Factors to Consider Before Investing in ETFs

1. Choose the Right Index First

ETF selection begins with index selection.

A Nifty 50 ETF is not the same as a Smallcap ETF. A Bank ETF is not the same as a Pharma ETF. Before looking at returns, understand what the ETF actually owns.

2. Check Expense Ratio

ETF expense ratios are generally lower than active mutual funds but they still matter more than most people think because even a small cost difference compounds into something meaningful over time.

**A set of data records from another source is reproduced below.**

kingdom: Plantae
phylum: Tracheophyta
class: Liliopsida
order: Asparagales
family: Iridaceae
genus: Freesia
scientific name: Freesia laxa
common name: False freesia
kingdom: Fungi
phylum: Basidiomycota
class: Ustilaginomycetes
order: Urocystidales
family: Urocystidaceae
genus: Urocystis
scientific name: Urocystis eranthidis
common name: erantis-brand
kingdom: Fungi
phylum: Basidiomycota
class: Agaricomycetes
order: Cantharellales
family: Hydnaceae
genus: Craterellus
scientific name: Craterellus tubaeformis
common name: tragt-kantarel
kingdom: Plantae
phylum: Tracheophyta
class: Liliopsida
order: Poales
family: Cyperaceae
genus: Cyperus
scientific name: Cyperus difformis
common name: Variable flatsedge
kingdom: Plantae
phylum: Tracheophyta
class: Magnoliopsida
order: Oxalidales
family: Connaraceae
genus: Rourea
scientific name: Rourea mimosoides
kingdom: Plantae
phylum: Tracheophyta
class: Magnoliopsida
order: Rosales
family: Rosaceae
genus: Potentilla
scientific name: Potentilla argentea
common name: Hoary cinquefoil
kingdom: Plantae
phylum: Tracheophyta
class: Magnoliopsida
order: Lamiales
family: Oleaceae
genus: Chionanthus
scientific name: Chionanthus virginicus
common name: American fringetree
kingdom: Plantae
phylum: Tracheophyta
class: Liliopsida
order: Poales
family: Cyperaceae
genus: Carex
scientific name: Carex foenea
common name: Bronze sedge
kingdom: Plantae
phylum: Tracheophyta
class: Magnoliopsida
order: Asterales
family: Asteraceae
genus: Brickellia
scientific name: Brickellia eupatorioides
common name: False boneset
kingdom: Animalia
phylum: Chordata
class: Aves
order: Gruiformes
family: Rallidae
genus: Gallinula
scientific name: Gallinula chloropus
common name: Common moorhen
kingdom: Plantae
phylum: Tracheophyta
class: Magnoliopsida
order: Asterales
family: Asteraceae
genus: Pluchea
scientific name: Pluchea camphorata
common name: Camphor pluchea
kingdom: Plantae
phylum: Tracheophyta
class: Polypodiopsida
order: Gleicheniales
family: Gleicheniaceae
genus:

For long term investors, a lower cost only works in your favour if the ETF also has decent liquidity and a low tracking error. Don't just pick an ETF because it has the lowest expense ratio on the list.

3. Track Liquidity and Trading Volume

ETFs trade on stock exchanges. That means liquidity matters.

Check:

  • Average daily traded value

  • Bid-ask spread

  • Market depth

  • AMC reputation

  • AUM

  • Tracking history

A low-volume ETF may look cheap but become expensive when you try to buy or sell.

4. Understand Tracking Error

Tracking error measures how closely the ETF follows its benchmark index. Lower tracking error is generally better.


Conclusion

ETFs are one of the simplest and most efficient ways to get into India's equity market. They're transparent, diversified, low cost, and rules based. For beginners they take away the pressure of picking individual stocks or trying to figure out which fund manager is worth following.